教養の講義で意外な質問が
今年から教養の化学で「科学リテラシー」というのをやっている。化学の基礎的な知識や、水の話を紹介しつつ、科学的情報の扱い方を考えようというものだ。去年までは「水の化学」と言ってたのだが、もう少し「騙されないための考え方、科学知識の使い方」にシフトしようと思ってタイトルを変えた。一般向けなので、文系も含め全学部が対象である。出席確認のため、毎回、出席カードを配って回収しているが、裏がコメント欄になっている。講義では毎回プリントを配り、そこに前回出た質問やコメントをまとめて掲載していて、大教室でのマスプロ講義なのに、毎回結構な数の学生さんが質問や感想を書いてくれている。科学(化学)そのものについての質問や、日常の疑問(例えば電子レンジの原理とか)がほとんどで、何だか子供電話相談室のノリになってきている。その中でこんなのがあった。
少し古いアニメで「ルパン三世」がありますね。

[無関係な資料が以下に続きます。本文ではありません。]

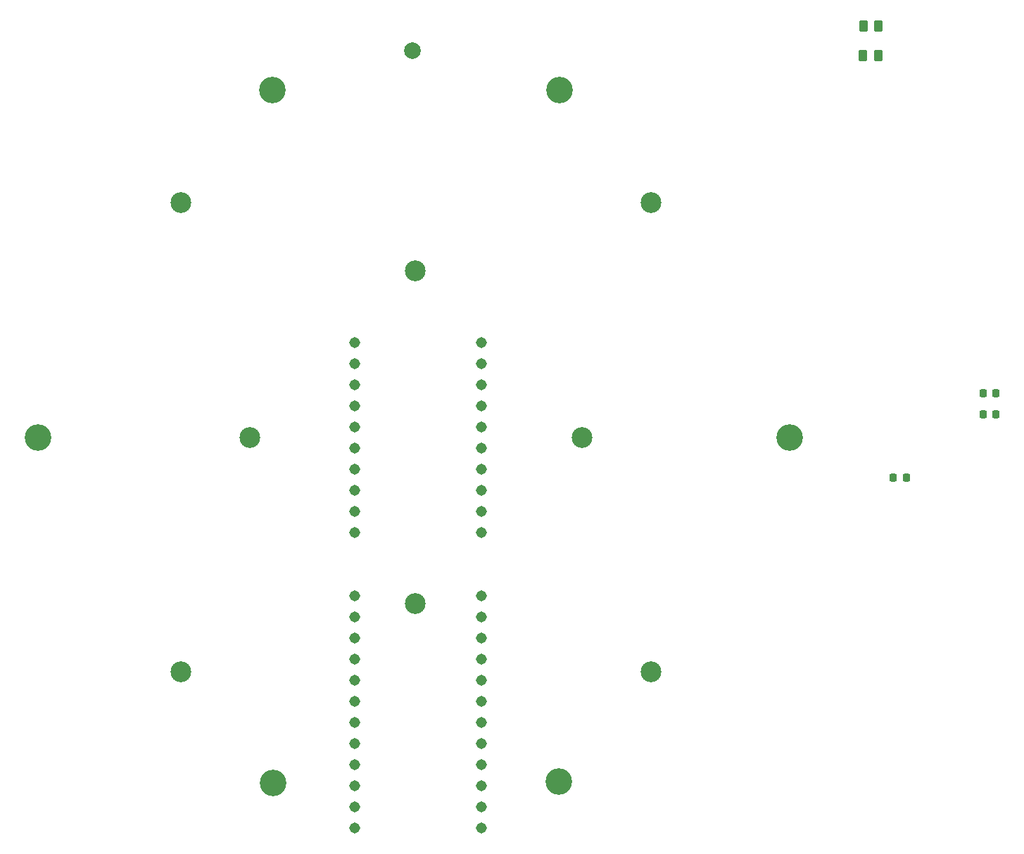
<source format=gbr>
%TF.GenerationSoftware,KiCad,Pcbnew,7.0.5*%
%TF.CreationDate,2023-06-16T10:57:35+02:00*%
%TF.ProjectId,maglev cv2,6d61676c-6576-4206-9376-322e6b696361,rev?*%
%TF.SameCoordinates,Original*%
%TF.FileFunction,Soldermask,Top*%
%TF.FilePolarity,Negative*%
%FSLAX46Y46*%
G04 Gerber Fmt 4.6, Leading zero omitted, Abs format (unit mm)*
G04 Created by KiCad (PCBNEW 7.0.5) date 2023-06-16 10:57:35*
%MOMM*%
%LPD*%
G01*
G04 APERTURE LIST*
G04 Aperture macros list*
%AMRoundRect*
0 Rectangle with rounded corners*
0 $1 Rounding radius*
0 $2 $3 $4 $5 $6 $7 $8 $9 X,Y pos of 4 corners*
0 Add a 4 corners polygon primitive as box body*
4,1,4,$2,$3,$4,$5,$6,$7,$8,$9,$2,$3,0*
0 Add four circle primitives for the rounded corners*
1,1,$1+$1,$2,$3*
1,1,$1+$1,$4,$5*
1,1,$1+$1,$6,$7*
1,1,$1+$1,$8,$9*
0 Add four rect primitives between the rounded corners*
20,1,$1+$1,$2,$3,$4,$5,0*
20,1,$1+$1,$4,$5,$6,$7,0*
20,1,$1+$1,$6,$7,$8,$9,0*
20,1,$1+$1,$8,$9,$2,$3,0*%
G04 Aperture macros list end*
%ADD10RoundRect,0.250000X-0.262500X-0.450000X0.262500X-0.450000X0.262500X0.450000X-0.262500X0.450000X0*%
%ADD11RoundRect,0.225000X-0.225000X-0.250000X0.225000X-0.250000X0.225000X0.250000X-0.225000X0.250000X0*%
%ADD12C,1.308000*%
%ADD13C,2.500000*%
%ADD14C,3.200000*%
%ADD15C,2.000000*%
G04 APERTURE END LIST*
D10*
%TO.C,R5*%
X200087500Y-49750000D03*
X201912500Y-49750000D03*
%TD*%
D11*
%TO.C,C5*%
X214490000Y-96490000D03*
X216040000Y-96490000D03*
%TD*%
%TO.C,C7*%
X205245000Y-104140000D03*
X203695000Y-104140000D03*
%TD*%
D10*
%TO.C,R6*%
X200041600Y-53296000D03*
X201866600Y-53296000D03*
%TD*%
D12*
%TO.C,MC1*%
X154149481Y-143769185D03*
X154149481Y-141229185D03*
X154149481Y-138689185D03*
X154149481Y-136149185D03*
X154149481Y-110749185D03*
X138909481Y-141229185D03*
X154149481Y-133609185D03*
X154149481Y-131069185D03*
X154149481Y-128529185D03*
X154149481Y-125989185D03*
X154149481Y-123449185D03*
X154149481Y-120909185D03*
X154149481Y-118369185D03*
X138909481Y-118369185D03*
X138909481Y-120909185D03*
X138909481Y-123449185D03*
X138909481Y-125989185D03*
X138909481Y-128529185D03*
X138909481Y-131069185D03*
X138909481Y-133609185D03*
X138909481Y-136149185D03*
X138909481Y-138689185D03*
X154149481Y-108209185D03*
X154149481Y-105669185D03*
X154149481Y-103129185D03*
X154149481Y-100589185D03*
X154149481Y-98049185D03*
X154149481Y-95509185D03*
X154149481Y-92969185D03*
X154149481Y-90429185D03*
X154149481Y-87889185D03*
X138909481Y-87889185D03*
X138909481Y-90429185D03*
X138909481Y-92969185D03*
X138909481Y-95509185D03*
X138909481Y-98049185D03*
X138909481Y-100589185D03*
X138909481Y-103129185D03*
X138909481Y-105669185D03*
X138909481Y-108209185D03*
X154149481Y-146309185D03*
X138909481Y-110749185D03*
X138909481Y-143769185D03*
X138909481Y-146309185D03*
%TD*%
D11*
%TO.C,C6*%
X214490000Y-93980000D03*
X216040000Y-93980000D03*
%TD*%
D13*
%TO.C,PMAG*%
X174500000Y-71000000D03*
%TD*%
D14*
%TO.C,REF\u002A\u002A*%
X191250000Y-99250000D03*
%TD*%
%TO.C,REF\u002A\u002A*%
X129077025Y-140852859D03*
%TD*%
D15*
%TO.C,J1*%
X145850000Y-52750000D03*
%TD*%
D13*
%TO.C,PMAG*%
X118000000Y-127500000D03*
%TD*%
D14*
%TO.C,REF\u002A\u002A*%
X100750000Y-99250000D03*
%TD*%
D13*
%TO.C,PMAG*%
X174500000Y-127500000D03*
%TD*%
D14*
%TO.C,PMAG*%
X129000000Y-57500000D03*
%TD*%
D13*
%TO.C,PMAG*%
X118000000Y-71000000D03*
%TD*%
%TO.C,Sol*%
X146208951Y-79245847D03*
%TD*%
D14*
%TO.C,REF\u002A\u002A*%
X163412036Y-140678157D03*
%TD*%
%TO.C,PMAG*%
X163500000Y-57500000D03*
%TD*%
D13*
%TO.C,Sol*%
X126250000Y-99250000D03*
%TD*%
%TO.C,Sol*%
X146198475Y-119261890D03*
%TD*%
%TO.C,Sol*%
X166250000Y-99250000D03*
%TD*%
M02*

</source>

その中で石川五右衛門が『斬鉄剣』を操り、鋼鉄の金庫からヘリコプターに至るまで切り捨てていくシーンをよく見かけますが、刀って基本的に「鉄」のはずなのに、なぜ「斬鉄剣」は「鉄」の金庫などを相殺を受けずに斬れるのでしょうか。
フィクションの話を訊かれたのはこれが初めてだ。
アニメの表現手段なんていろいろあるわけで、ディズニーのアニメのキャラクターの動きが厳密に物理法則に従ってない(落ちる寸前しばらく空中に止まって、焦ったり驚いたりしてから落ちる、など)理由を問うのとどれほどの違いがあるかとは思うのだが、そう言って切り捨てるのも何だしなあ。そういえば、「ロジャー・ラビット」(アニメと実写が共存しているという設定)で、実写の俳優がアニメのピストルを拾って発射したら、弾が十字路まで飛んでいって、左右を見てからターゲットの方に曲がっていったので実写俳優が「やってらんねぇよ」とため息をつく、てのがあって、大笑いしたのを覚えている。
ここは一つ、フィクションに向き合うときの科学考証とSF考証の違いについて議論でもしておくとするか。まあ、ルパン三世がSFかどうかというのは異論も多数あることだとは思うが。
「科学的に正しい結論はこうだ」という議論をするのが科学考証、「どうすれば作品世界を説明できるか、そのためにはどこでどう嘘をつけばよいか」を考えるのがSF考証で、どちらも科学の知識を必要とするが、全くの別物である。前者に近いのが柳田理科雄の「空想科学読本」シリーズ、後者が長谷川祐一の「すごい科学で守ります」シリーズだろう。フィクションを科学的に否定することは誰でも簡単にできるし、やって面白いかというと、あんまり面白く無さそうだと思う。作品を味わい尽くすには、SF考証をして、成り立たせるために何が必要かを考える方が、より楽しめるのではないか。ただ、ルパン三世にSF考証が果たして必要かというと……ちょっと微妙かな。もともと、実写じゃできないアクションやコミカルな動きも魅力の一つだし、それを成り立たせるための細かい設定も必要としていないようだし。素直に楽しめや、ってことでFA?